In the Bekescsaba asylum detention center, families, single women, and mothers had separate living quarters but shared common facilities, including the laundry room, dining hall, and courtyard, with single males, putting younger girls in a vulnerable position. Hayat (pseudonym), 16, from Afghanistan, said she felt restricted because of all the single men around the common facilities:
“I don’t feel good about it all…. I often have to stay in the room or with my parents all the time to avoid being disrespected.”
Poor Conditions in Nyirbator
Conditions in the Nyirbator detention center were poor in both the asylum and immigration sections, though conditions in other facilities that were visited appeared adequate for the most part.
In response to the reports of bedbug infestation, the director of the immigration detention center said that while rooms had been fumigated on more than one occasion, the bugs had not been exterminated. To change all beddings and mattresses would be too costly, he added.
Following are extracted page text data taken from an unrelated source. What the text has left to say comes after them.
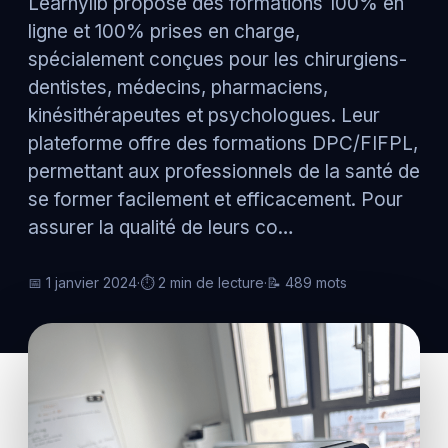
Learnylib propose des formations 100% en
ligne et 100% prises en charge,
spécialement conçues pour les chirurgiens-
dentistes, médecins, pharmaciens,
kinésithérapeutes et psychologues. Leur
plateforme offre des formations DPC/FIFPL,
permettant aux professionnels de la santé de
se former facilement et efficacement. Pour
assurer la qualité de leurs co…
📅 1 janvier 2024
·
⏱ 2 min de lecture
·
📝 489 mots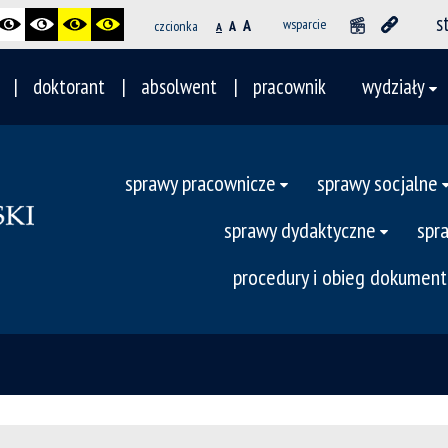
s
A
wsparcie
czcionka
A
A
doktorant
absolwent
pracownik
wydziały
sprawy pracownicze
sprawy socjalne
sprawy dydaktyczne
spr
procedury i obieg dokumen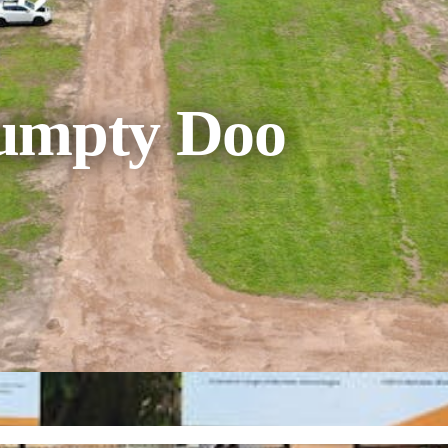
umpty Doo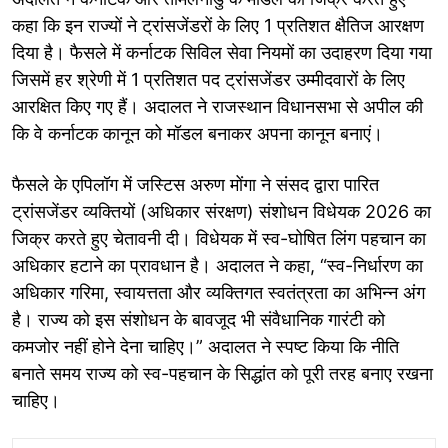
कहा कि इन राज्यों ने ट्रांसजेंडरों के लिए 1 प्रतिशत क्षैतिज आरक्षण
दिया है। फैसले में कर्नाटक सिविल सेवा नियमों का उदाहरण दिया गया
जिसमें हर श्रेणी में 1 प्रतिशत पद ट्रांसजेंडर उम्मीदवारों के लिए
आरक्षित किए गए हैं। अदालत ने राजस्थान विधानसभा से अपील की
कि वे कर्नाटक कानून को मॉडल बनाकर अपना कानून बनाएं।
फैसले के एपिलॉग में जस्टिस अरुण मोंगा ने संसद द्वारा पारित
ट्रांसजेंडर व्यक्तियों (अधिकार संरक्षण) संशोधन विधेयक 2026 का
जिक्र करते हुए चेतावनी दी। विधेयक में स्व-घोषित लिंग पहचान का
अधिकार हटाने का प्रावधान है। अदालत ने कहा, “स्व-निर्धारण का
अधिकार गरिमा, स्वायत्तता और व्यक्तिगत स्वतंत्रता का अभिन्न अंग
है। राज्य को इस संशोधन के बावजूद भी संवैधानिक गारंटी को
कमजोर नहीं होने देना चाहिए।” अदालत ने स्पष्ट किया कि नीति
बनाते समय राज्य को स्व-पहचान के सिद्धांत को पूरी तरह बनाए रखना
चाहिए।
Detained asylum seekers in Nyirbator said they were handcuffed and roped together during trips outside the detention facility – for instance, for medical appointments or to receive Western Union money transfers. Mohammed (pseudonym), 22, from Afghanistan, said:
“Are we refugees or criminals? Because they act as we are criminals. The doctor is in the other building and we were put in handcuffs and escorted there by six police officers. Whenever we receive money from our families through Western Union, police handcuff us and rope us together just like criminals. The whole town is watching us. It’s very shameful. It’s like a prison here.”
“We thought European countries would respect our rights, but we’re in hell,” said Ahmed (pseudonym), 25, from Afghanistan, who was interviewed separately in the Nyirbator asylum detention facility. “One day they put us on a leash to go to Western Union, we were ashamed.”
Despite the cold weather, the facility’s director said detainees had to buy their own clothes.
Taher (pseudonym) from Afghanistan, who said he was 17, sat outside in a T-shirt: “I don’t have any money so I can’t buy any clothes. All I have is summer clothes, T-shirts. They don’t give us any warm clothes here. I don’t know what I will do in winter.”
“They detained us in the summer,” said Nabeel, from Iraq. “On September 14 it was hot, but since then we’ve had no warm clothes.”
Detainees in Nyirbator center said they had been told they could put in weekly shopping orders, but that only a few people had received what they ordered. They said many who had placed orders remain without basics including clothes, hygiene items, and snacks.